3. Get MechJeb and have it manage your intakes and prevent jet flameout. Make a custom window that has your max intake air with all intakes open, current intake air and intake air needed max. When Your max intake air is greater than your current intake air, it means you have too many intakes for the altitude you are currently at. If they are the same, it means you have exactly as many intakes as needed for your current altitude. When they drop below intake air needed max, you no longer have enough intakes. You want to keep these three numbers as close to each other as possible, which will be the highest point your intakes can take you before throttling kicks in.
   

[Laie]

1. 
   
2. Climb as fast as possible to your cruise ceiling, then level out and build speed as long as you can stand.
   

I disagree. In my experience (which is limited to rather heavy craft, so ymmv) it is wholly sufficient to gradually ease the climb rate, crossing the last 2000m at about 15-20m/s (i.e. in about two minutes). Long speed-building at/near the ideal cruising altitude doesn't lead to me having any more oxidizer left by the time I am in a circular orbit.
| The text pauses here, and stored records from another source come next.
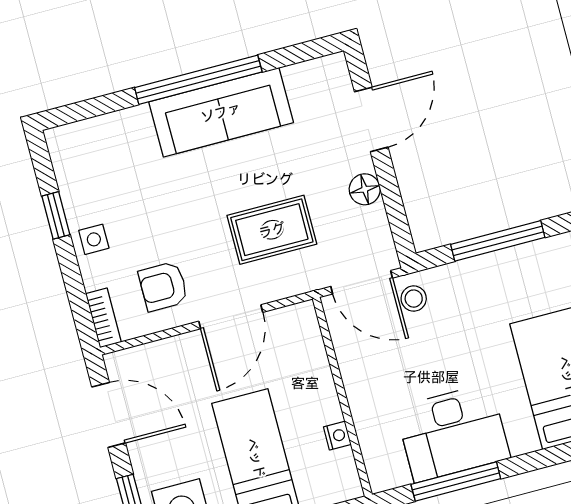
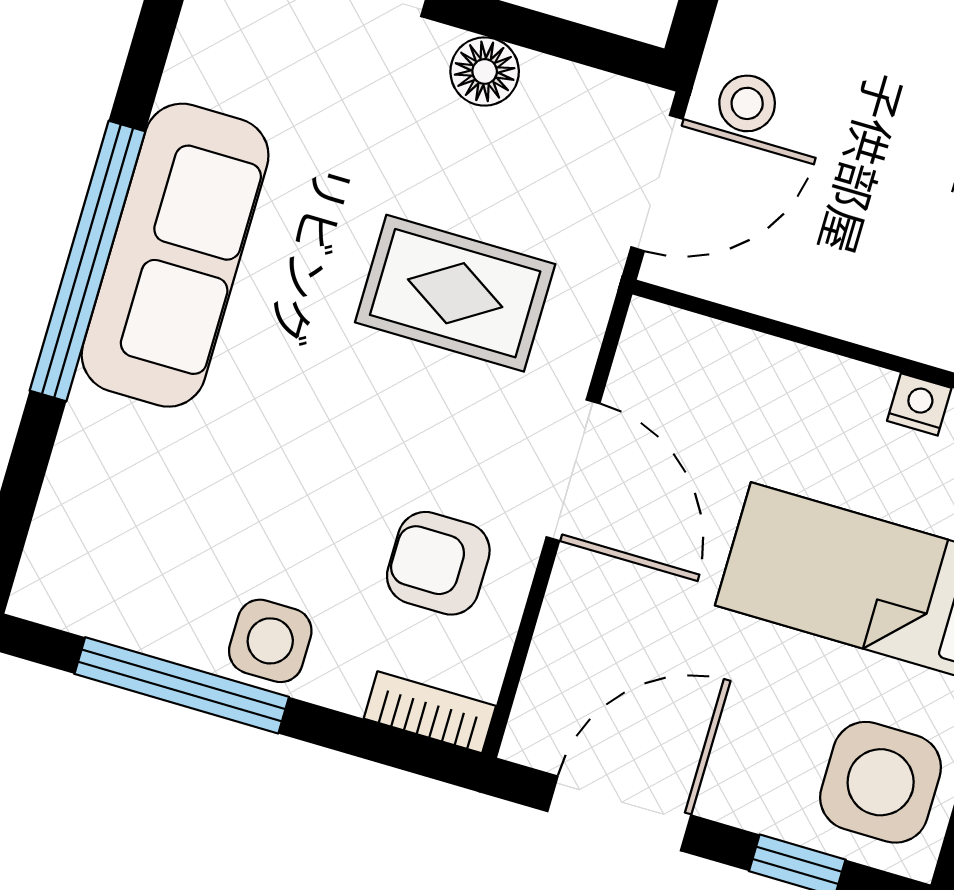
window: (56, 215) -> (182, 685), width x2.17
rug: (272, 230) -> (455, 293), turned 90
side table: (94, 239) -> (270, 641), width x1.37, depth x1.37
armchair: (163, 286) -> (438, 563), turned 90

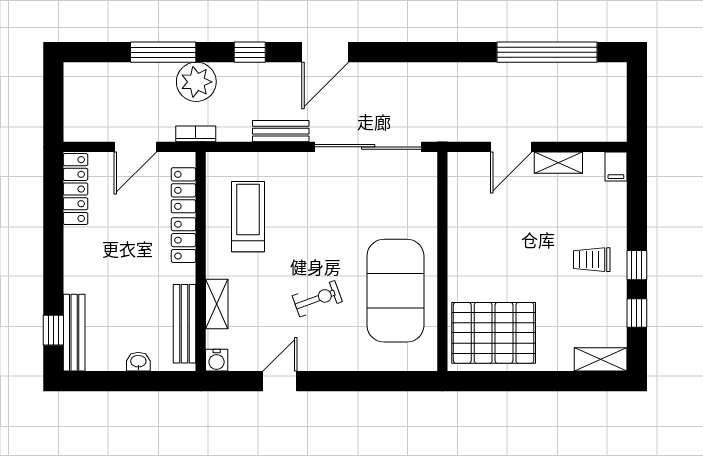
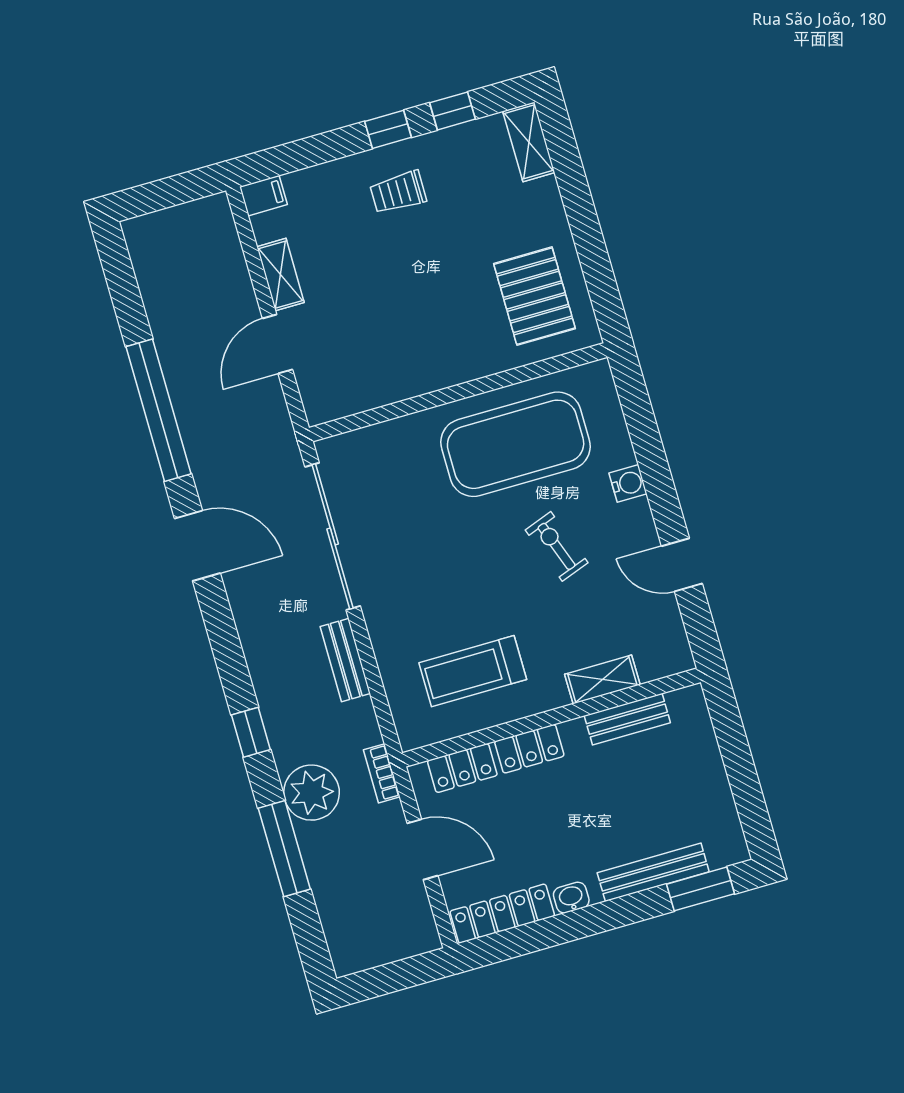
door: (325, 52) -> (197, 546), moved
window: (547, 52) -> (159, 410), moved
door: (511, 147) -> (277, 344), swing flipped
trolley: (592, 260) -> (398, 192), turned 90
bench: (185, 324) -> (627, 719), width x0.73
window: (53, 330) -> (700, 889), width x1.50
bench: (74, 333) -> (653, 872), moved
pallet: (494, 333) -> (534, 296), width x0.73, depth x0.71
water cooler: (217, 360) -> (628, 483), moved
washbasin: (138, 362) -> (571, 898), moved, turned 90

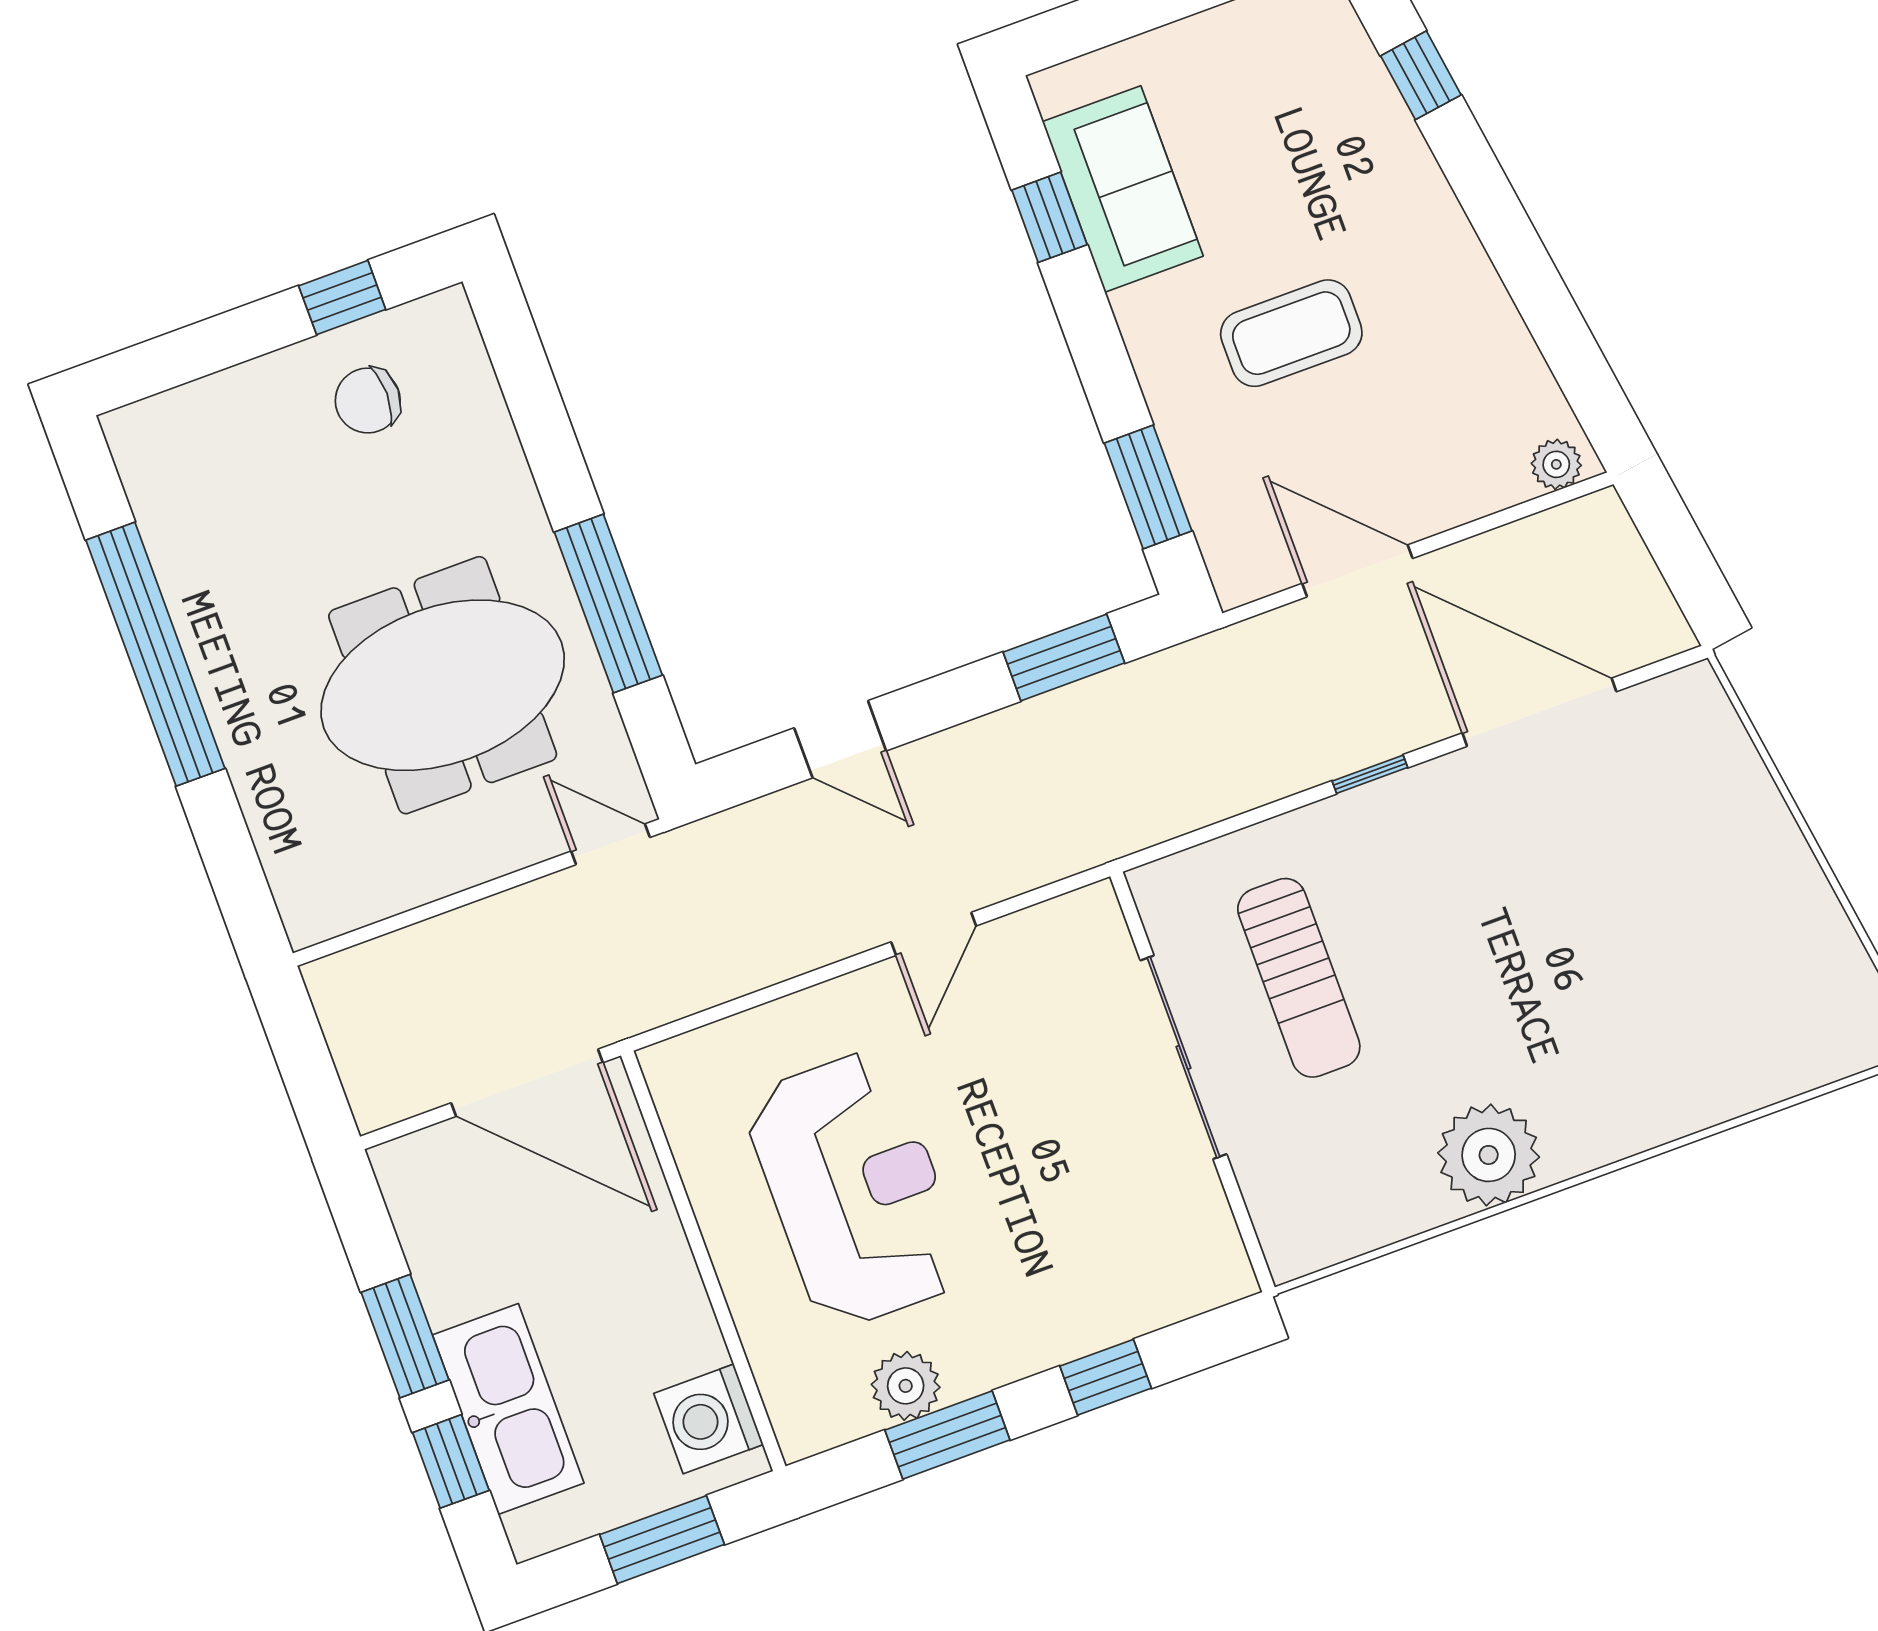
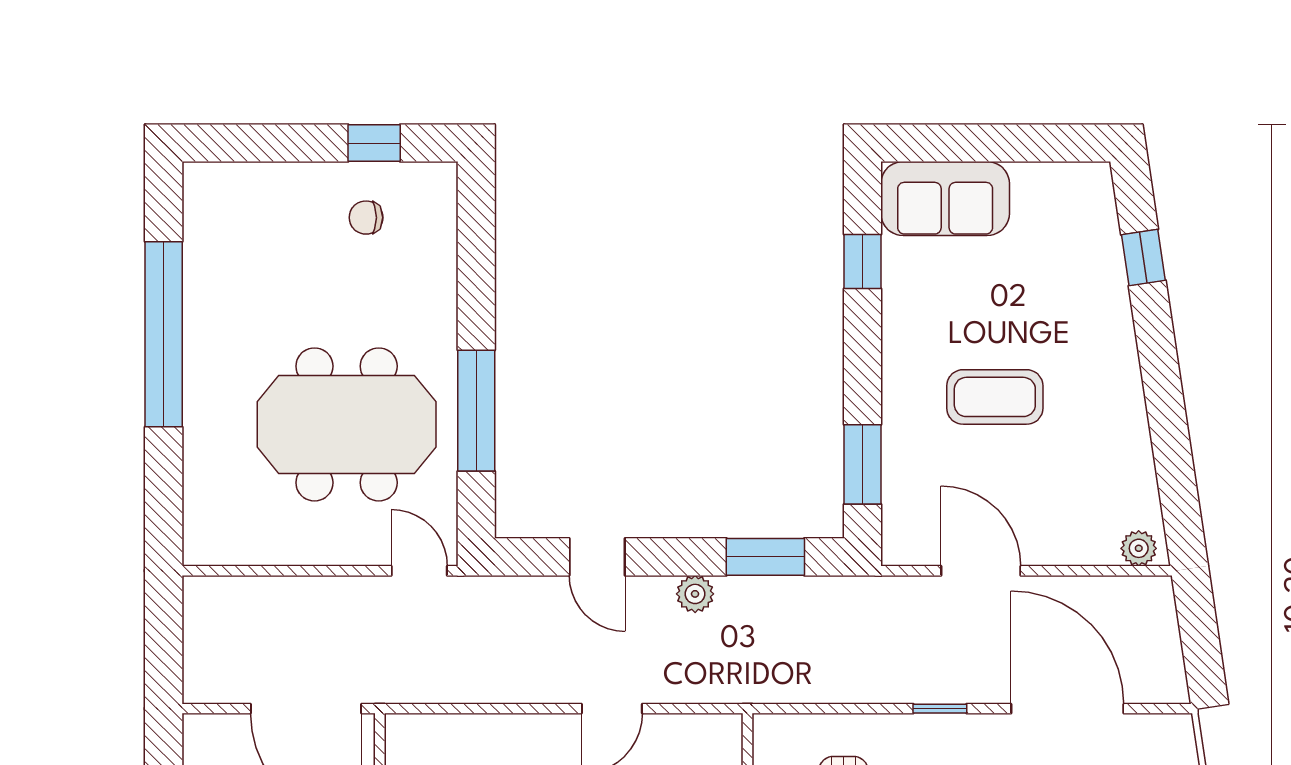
sofa: (1123, 189) -> (945, 199), moved, turned 90
chair: (368, 401) -> (366, 218), width x0.73, depth x0.73
plant: (988, 741) -> (695, 594), added

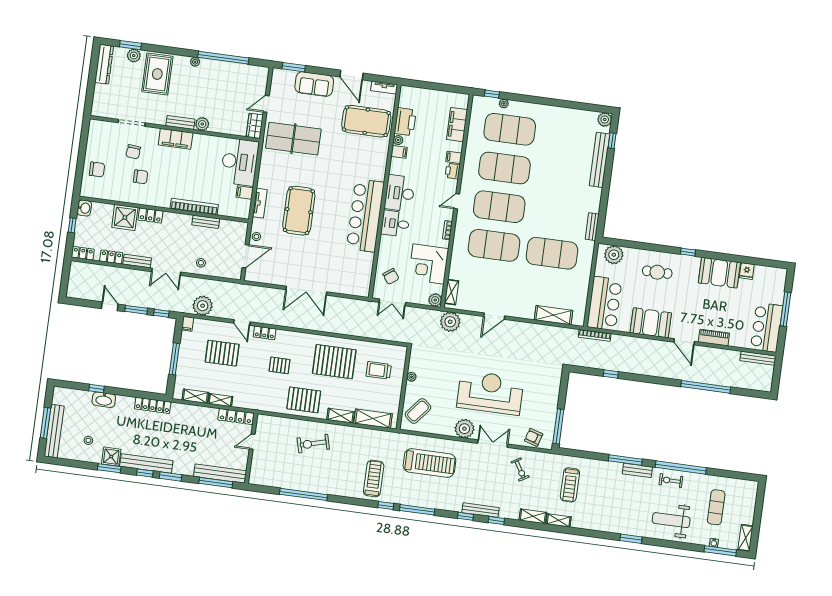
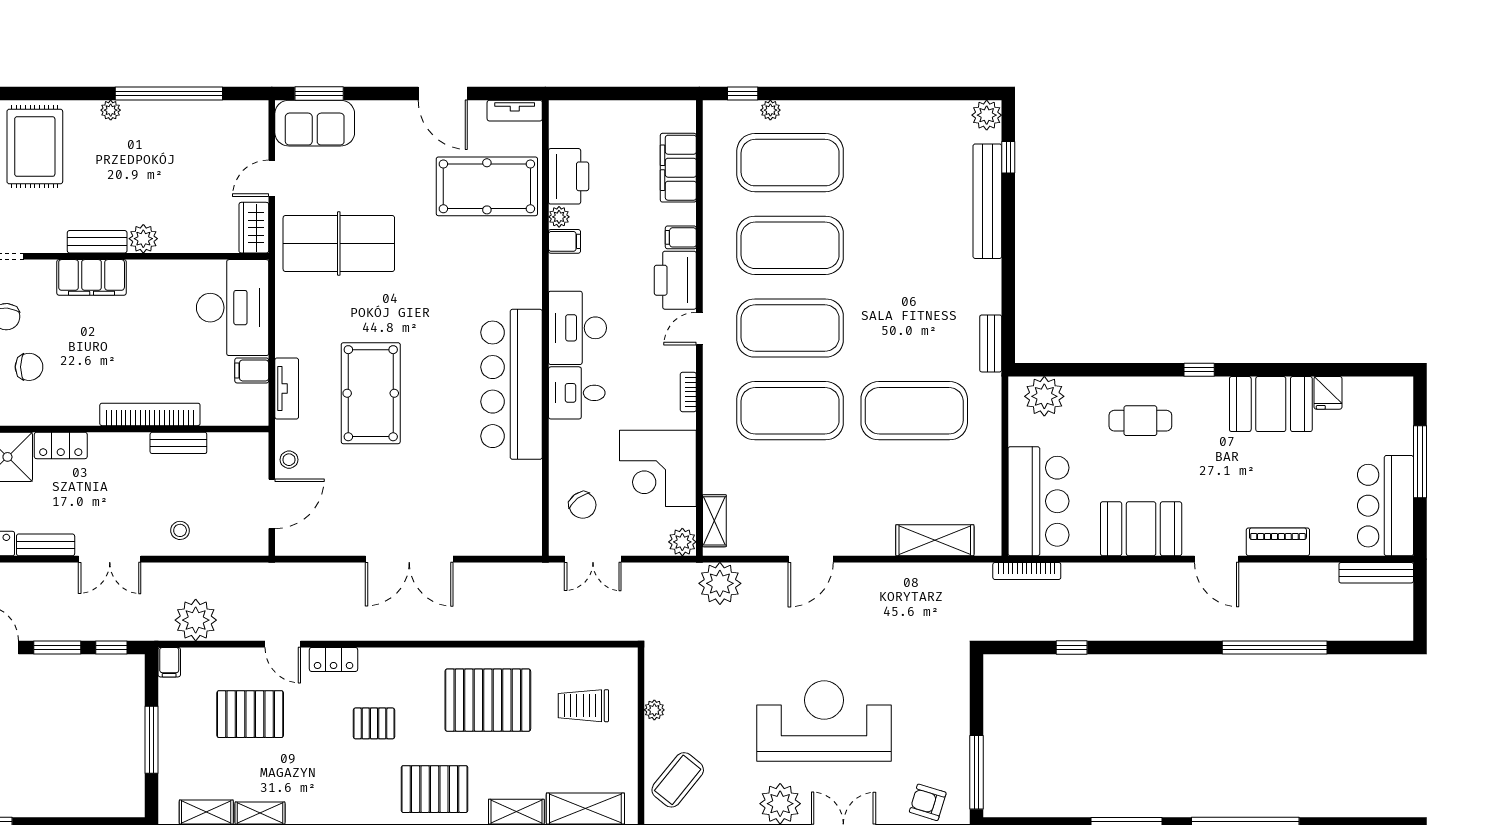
sofa: (314, 84) -> (315, 123), moved
printer: (453, 171) -> (675, 280), width x1.87, depth x1.48

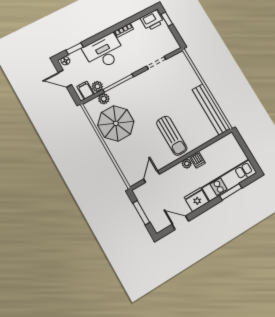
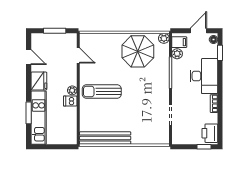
plant: (104, 99) -> (164, 38), moved
door: (180, 223) -> (29, 57), hinge flipped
Many vessels can climb through the ideal zone even a little faster without wasting fuel.

[Pecan]

I disagree with your disagreement; 1 or 2 km altitude makes practically no difference whatsoever, 100 or 200m/s does.

[Cirocco]

Allright, thanks for the answers guys. I re-designed my orbital bus yesterday to have a 2:1 intake to engine ratio and she runs better now. I can climb to about 25km and 1400m/s surface speed. She also now can carry 8 kerbals and 3 pilots (2 optional) rather than the original 8+1.

As for ascent profile: I agree with the more gradual climb because of one simple reason: ISP of a jet engine is at max at 5km. So I do a mad dash for 5km, then get up to speed (around 180m/s) and then pull into about 45° climb where I feel The height gain and surface spped gain go at about the same rate. I start leveling off between 10 - 13km and then shallow climb to increase speed.

Guess I'll see if I can slap on some extra intakes without messing with the center of mass too much. One or two structural hull segments+bi-coupler+two intakes shouldn't weight too much. Just hope the off-set drag won't **** me over at high altitude.